The new dose, Wegovy HD at 7.2 mg, showed average weight loss of roughly 21 percent over 72 weeks in clinical trials when patients remained on treatment, according to data from the STEP UP study. Even when accounting for participants who discontinued, weight loss averaged around 19 percent.
One of the more notable data points: about one in three participants achieved 25 percent weight loss or more.
For context, the previously approved 2.4 mg dose of Wegovy produced average weight loss closer to 16 to 18 percent in similar conditions. The higher dose pushes that benchmark further, reinforcing how quickly expectations are shifting in the medical weight loss category.
The approval builds on what has already been a fast-moving space. GLP-1 medications have moved from niche treatment to a central force in the broader health and fitness ecosystem, influencing everything from gym member behavior to programming, retention strategies and ancillary services.

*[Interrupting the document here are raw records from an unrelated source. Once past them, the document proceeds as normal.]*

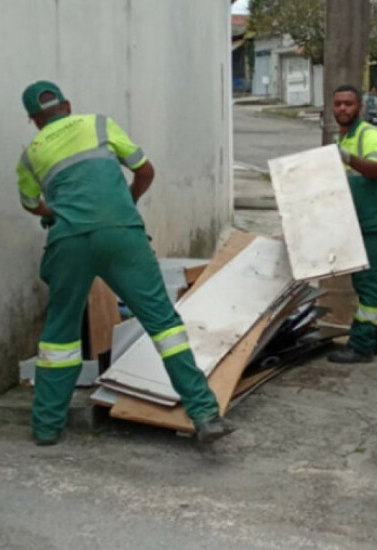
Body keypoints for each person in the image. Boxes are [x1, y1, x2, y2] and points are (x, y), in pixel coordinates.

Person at [15, 80, 230, 446]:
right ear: (67, 106)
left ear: (34, 120)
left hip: (68, 242)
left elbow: (31, 203)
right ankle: (204, 414)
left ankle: (47, 428)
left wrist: (58, 214)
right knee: (163, 324)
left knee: (60, 334)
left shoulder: (30, 153)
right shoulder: (98, 124)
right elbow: (145, 171)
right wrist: (125, 206)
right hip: (121, 234)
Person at [328, 84, 377, 364]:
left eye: (348, 104)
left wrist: (347, 158)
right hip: (364, 223)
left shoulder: (369, 136)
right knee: (371, 285)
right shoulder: (345, 139)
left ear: (359, 107)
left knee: (370, 285)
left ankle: (361, 346)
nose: (342, 109)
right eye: (338, 104)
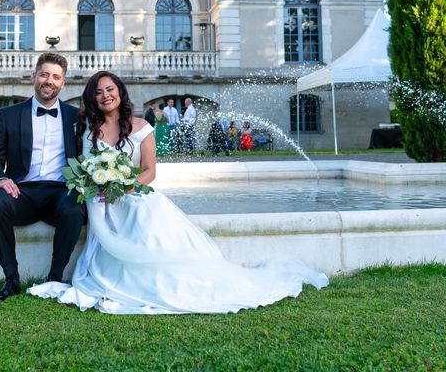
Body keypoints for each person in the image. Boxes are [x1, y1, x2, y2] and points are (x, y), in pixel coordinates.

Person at [28, 71, 328, 314]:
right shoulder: (86, 128)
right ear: (92, 98)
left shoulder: (142, 126)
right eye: (98, 92)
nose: (105, 95)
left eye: (110, 89)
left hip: (131, 194)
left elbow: (149, 172)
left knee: (144, 214)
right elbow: (82, 165)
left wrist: (123, 187)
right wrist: (96, 187)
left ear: (120, 92)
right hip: (99, 201)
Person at [0, 52, 86, 304]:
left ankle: (55, 278)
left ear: (63, 83)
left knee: (76, 208)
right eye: (44, 75)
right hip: (22, 192)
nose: (48, 81)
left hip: (61, 192)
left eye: (55, 77)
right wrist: (0, 179)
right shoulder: (9, 115)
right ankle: (11, 279)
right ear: (34, 77)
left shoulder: (77, 117)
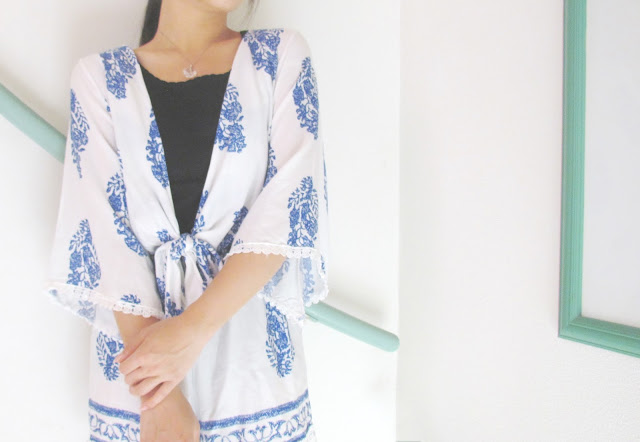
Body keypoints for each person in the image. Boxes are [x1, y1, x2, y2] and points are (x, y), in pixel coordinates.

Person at [42, 0, 330, 440]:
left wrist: (188, 337)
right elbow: (103, 237)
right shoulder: (98, 79)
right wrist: (160, 396)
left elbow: (291, 207)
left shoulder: (280, 58)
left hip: (255, 384)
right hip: (140, 393)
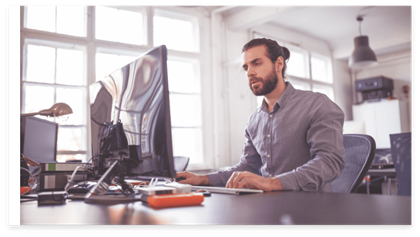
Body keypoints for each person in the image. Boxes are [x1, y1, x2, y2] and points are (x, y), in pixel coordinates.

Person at [176, 38, 345, 192]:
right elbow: (248, 167)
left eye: (256, 63)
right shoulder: (254, 120)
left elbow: (330, 161)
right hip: (267, 206)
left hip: (310, 209)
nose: (249, 72)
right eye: (246, 67)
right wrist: (202, 179)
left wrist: (272, 183)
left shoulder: (316, 104)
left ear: (278, 64)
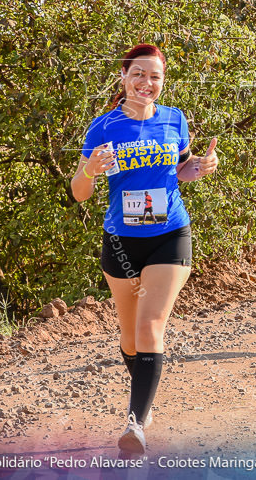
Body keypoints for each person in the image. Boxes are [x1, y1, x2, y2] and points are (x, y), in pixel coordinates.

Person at [71, 43, 219, 454]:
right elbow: (80, 193)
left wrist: (203, 168)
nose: (146, 83)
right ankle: (146, 397)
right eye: (139, 74)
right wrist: (89, 169)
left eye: (155, 76)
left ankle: (135, 424)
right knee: (130, 336)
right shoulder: (103, 127)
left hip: (171, 233)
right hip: (121, 241)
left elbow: (183, 171)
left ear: (162, 82)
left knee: (151, 325)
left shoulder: (175, 120)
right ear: (123, 76)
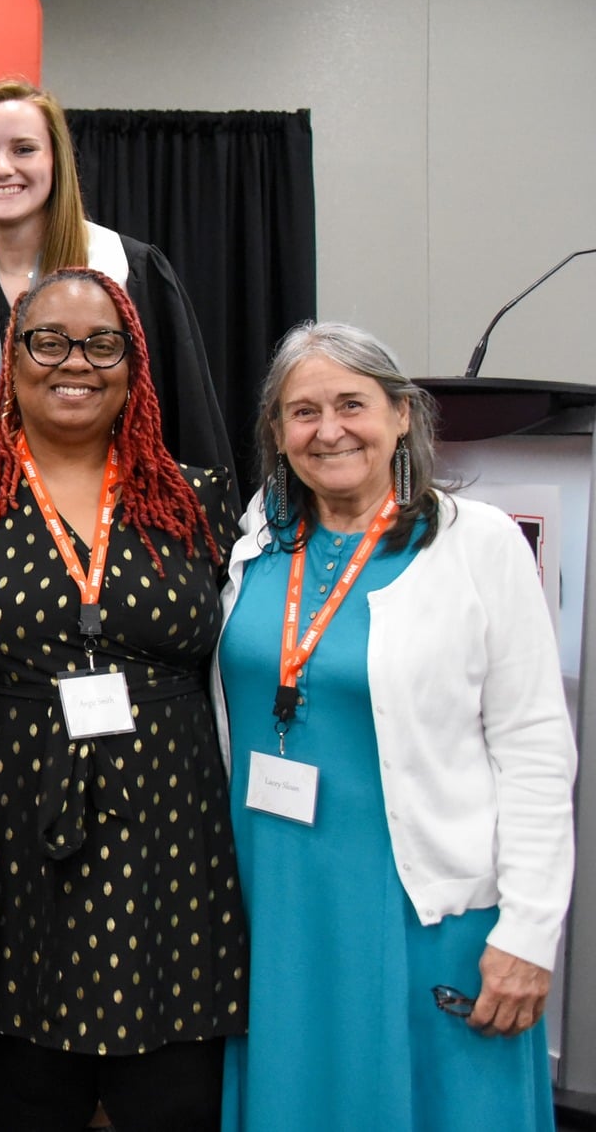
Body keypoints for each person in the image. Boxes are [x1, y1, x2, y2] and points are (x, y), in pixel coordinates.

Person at [215, 323, 574, 1132]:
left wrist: (528, 931)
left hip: (423, 917)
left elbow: (536, 752)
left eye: (353, 404)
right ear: (277, 432)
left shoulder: (477, 545)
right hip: (278, 910)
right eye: (302, 411)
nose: (329, 428)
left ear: (402, 414)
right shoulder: (259, 540)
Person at [0, 268, 246, 1131]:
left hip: (174, 849)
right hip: (16, 844)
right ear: (13, 360)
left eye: (102, 342)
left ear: (134, 362)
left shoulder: (202, 498)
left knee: (176, 1102)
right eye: (49, 340)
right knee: (32, 1102)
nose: (77, 361)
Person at [0, 77, 234, 478]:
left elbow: (186, 422)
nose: (2, 168)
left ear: (55, 161)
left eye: (24, 149)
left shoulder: (130, 270)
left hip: (117, 506)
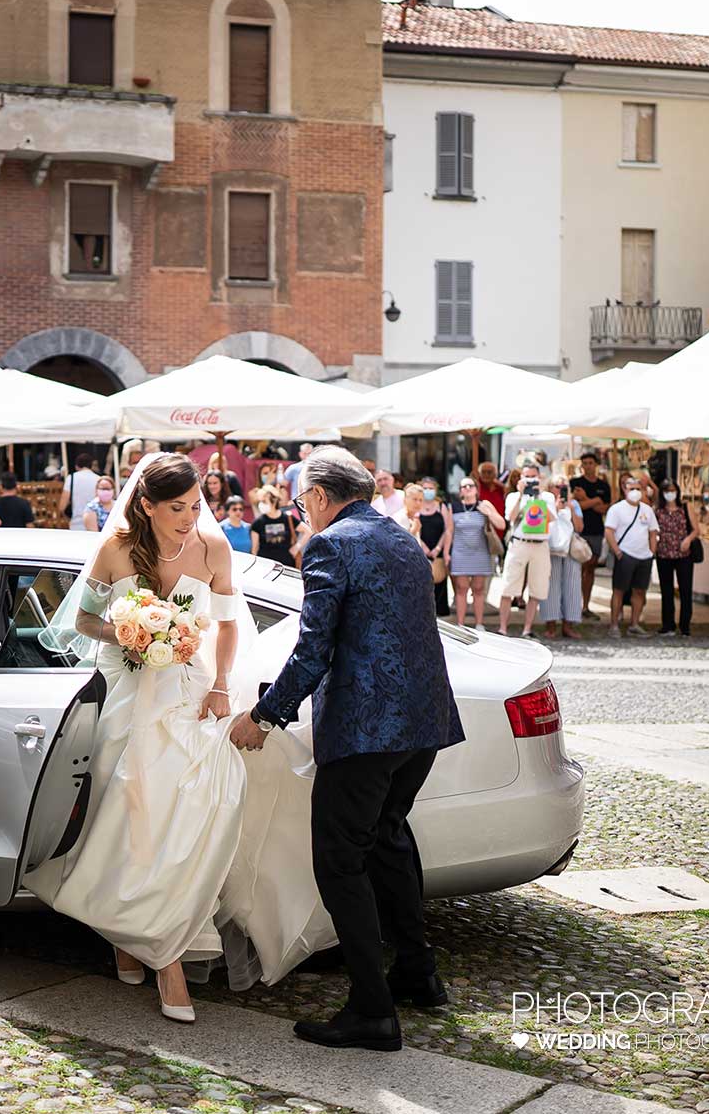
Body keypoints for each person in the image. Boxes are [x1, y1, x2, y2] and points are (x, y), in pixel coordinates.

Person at [231, 446, 465, 1051]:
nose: (299, 512)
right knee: (387, 835)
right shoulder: (403, 537)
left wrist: (264, 714)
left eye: (300, 501)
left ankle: (372, 1010)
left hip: (367, 729)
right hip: (424, 721)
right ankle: (418, 973)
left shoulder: (331, 544)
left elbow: (314, 648)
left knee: (340, 859)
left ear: (317, 498)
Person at [28, 452, 244, 1026]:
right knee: (130, 813)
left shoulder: (213, 549)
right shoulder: (116, 548)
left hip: (187, 695)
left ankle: (149, 942)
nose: (190, 517)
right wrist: (129, 630)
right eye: (177, 508)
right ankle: (152, 951)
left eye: (197, 506)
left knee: (185, 819)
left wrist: (221, 685)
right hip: (126, 689)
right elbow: (81, 623)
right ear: (145, 506)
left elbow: (226, 625)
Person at [498, 463, 560, 638]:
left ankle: (527, 629)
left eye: (533, 476)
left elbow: (551, 518)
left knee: (537, 588)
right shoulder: (512, 496)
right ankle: (503, 628)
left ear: (539, 478)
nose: (530, 479)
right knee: (509, 586)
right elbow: (510, 517)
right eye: (527, 476)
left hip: (540, 545)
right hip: (519, 543)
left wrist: (538, 495)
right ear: (521, 478)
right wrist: (520, 495)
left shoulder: (546, 496)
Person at [602, 474, 658, 636]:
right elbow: (609, 531)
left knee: (639, 591)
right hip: (625, 554)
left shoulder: (647, 510)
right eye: (631, 488)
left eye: (638, 489)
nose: (635, 492)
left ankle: (634, 623)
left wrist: (651, 552)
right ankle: (614, 625)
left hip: (644, 556)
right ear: (625, 490)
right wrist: (618, 551)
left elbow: (653, 532)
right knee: (619, 590)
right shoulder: (616, 509)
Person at [447, 477, 503, 629]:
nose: (467, 488)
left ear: (477, 490)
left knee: (479, 589)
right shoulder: (454, 507)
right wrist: (446, 552)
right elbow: (449, 531)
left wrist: (489, 513)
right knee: (461, 588)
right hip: (460, 552)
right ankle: (460, 624)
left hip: (481, 552)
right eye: (463, 486)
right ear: (460, 491)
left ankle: (479, 624)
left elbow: (501, 524)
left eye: (470, 485)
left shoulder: (484, 505)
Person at [652, 478, 699, 638]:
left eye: (672, 490)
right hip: (664, 553)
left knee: (685, 589)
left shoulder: (686, 507)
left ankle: (685, 625)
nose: (670, 494)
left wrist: (688, 539)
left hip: (683, 554)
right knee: (666, 590)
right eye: (666, 491)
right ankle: (668, 624)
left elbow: (696, 529)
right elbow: (653, 530)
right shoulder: (657, 510)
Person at [539, 477, 584, 639]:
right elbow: (539, 522)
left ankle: (569, 625)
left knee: (572, 587)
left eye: (565, 486)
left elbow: (579, 527)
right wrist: (556, 509)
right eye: (558, 486)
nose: (561, 489)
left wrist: (570, 507)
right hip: (550, 548)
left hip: (570, 548)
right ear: (550, 487)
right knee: (550, 586)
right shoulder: (543, 502)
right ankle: (550, 625)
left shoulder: (574, 504)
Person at [567, 453, 610, 618]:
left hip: (596, 531)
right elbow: (576, 506)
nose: (588, 466)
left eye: (591, 463)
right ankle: (574, 604)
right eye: (584, 463)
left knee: (590, 568)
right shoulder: (575, 483)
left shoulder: (604, 486)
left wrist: (586, 500)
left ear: (596, 464)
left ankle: (585, 605)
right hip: (579, 531)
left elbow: (604, 509)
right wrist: (594, 500)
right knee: (577, 568)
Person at [408, 480, 450, 616]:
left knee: (439, 583)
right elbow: (416, 529)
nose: (428, 491)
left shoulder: (441, 506)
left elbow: (448, 529)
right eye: (425, 488)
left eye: (430, 488)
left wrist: (439, 548)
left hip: (438, 551)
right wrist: (424, 548)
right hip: (420, 550)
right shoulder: (416, 507)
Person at [253, 486, 299, 566]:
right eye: (260, 501)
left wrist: (297, 547)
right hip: (266, 566)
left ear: (274, 501)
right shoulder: (258, 522)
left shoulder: (287, 518)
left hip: (287, 566)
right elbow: (255, 549)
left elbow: (307, 531)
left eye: (264, 501)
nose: (261, 505)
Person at [63, 453, 100, 531]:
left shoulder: (71, 478)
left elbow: (62, 506)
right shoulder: (99, 479)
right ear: (91, 465)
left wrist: (67, 519)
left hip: (76, 524)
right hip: (95, 523)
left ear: (76, 466)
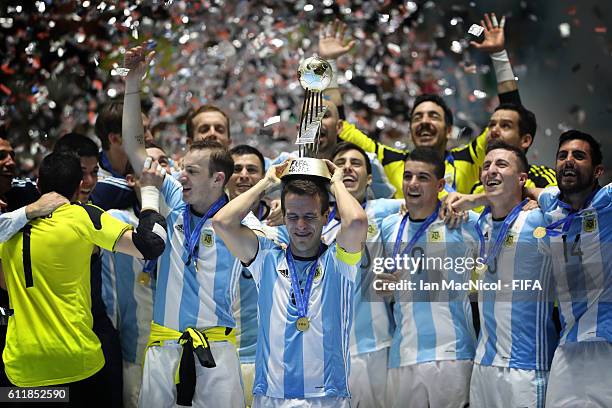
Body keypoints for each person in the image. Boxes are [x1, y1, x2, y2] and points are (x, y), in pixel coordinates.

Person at [121, 45, 250, 407]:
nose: (181, 177)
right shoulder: (177, 200)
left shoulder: (240, 223)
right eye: (182, 170)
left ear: (217, 179)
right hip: (165, 349)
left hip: (218, 354)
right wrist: (133, 83)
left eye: (191, 172)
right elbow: (135, 148)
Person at [0, 151, 166, 405]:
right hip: (77, 361)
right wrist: (151, 194)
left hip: (21, 366)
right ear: (80, 186)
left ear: (38, 184)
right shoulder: (83, 216)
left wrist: (26, 213)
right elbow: (150, 245)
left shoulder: (8, 226)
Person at [213, 156, 368, 407]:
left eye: (310, 216)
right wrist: (266, 182)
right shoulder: (266, 258)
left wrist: (336, 183)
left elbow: (357, 221)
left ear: (326, 215)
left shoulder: (339, 261)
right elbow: (222, 222)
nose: (301, 225)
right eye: (293, 217)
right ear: (283, 217)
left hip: (328, 397)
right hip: (271, 396)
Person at [445, 141, 559, 407]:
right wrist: (474, 200)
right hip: (483, 365)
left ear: (522, 177)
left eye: (501, 164)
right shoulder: (476, 223)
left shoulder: (541, 219)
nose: (490, 171)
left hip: (527, 367)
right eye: (486, 166)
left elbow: (567, 197)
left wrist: (529, 191)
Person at [378, 148, 480, 408]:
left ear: (440, 185)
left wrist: (471, 200)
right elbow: (379, 282)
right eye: (408, 176)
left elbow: (504, 207)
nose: (413, 184)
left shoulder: (463, 221)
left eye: (423, 177)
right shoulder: (390, 225)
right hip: (403, 355)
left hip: (452, 355)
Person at [528, 130, 612, 406]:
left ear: (598, 170)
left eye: (579, 155)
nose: (568, 161)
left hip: (607, 343)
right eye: (562, 156)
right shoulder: (552, 205)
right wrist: (472, 200)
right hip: (567, 346)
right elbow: (532, 189)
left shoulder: (609, 201)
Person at [323, 142, 401, 407]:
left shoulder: (382, 210)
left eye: (355, 163)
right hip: (326, 349)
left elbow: (432, 200)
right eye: (340, 162)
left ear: (369, 178)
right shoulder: (314, 220)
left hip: (374, 345)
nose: (347, 167)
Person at [100, 144, 171, 408]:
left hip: (179, 352)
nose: (159, 169)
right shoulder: (116, 221)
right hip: (132, 351)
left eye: (164, 162)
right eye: (149, 163)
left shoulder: (185, 225)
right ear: (131, 179)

From a clinical standpoint, Wegovy remains differentiated in one key area. It is currently the only GLP-1 approved for both weight loss and the reduction of major cardiovascular events in adults with obesity and existing heart disease.
The new high-dose option adds another layer for physicians, allowing for more aggressive treatment in patients who tolerate the standard dose but require additional weight reduction.
There are trade-offs. Higher doses were associated with increased rates of side effects, including gastrointestinal issues and sensory-related symptoms such as dysesthesia, which were reported more frequently than with lower doses.
Wegovy HD is expected to become available in the U.S. in April across retail pharmacies, telehealth providers and direct-to-consumer channels.
For operators, this is another signal that medical weight loss is continuing to accelerate, not plateau. As outcomes improve and adoption grows, the downstream impact on fitness habits, member expectations and program design is likely to deepen.
The question is no longer whether GLP-1s will shape the industry, but how quickly operators adapt to members whose physiology and motivations are changing alongside these treatments.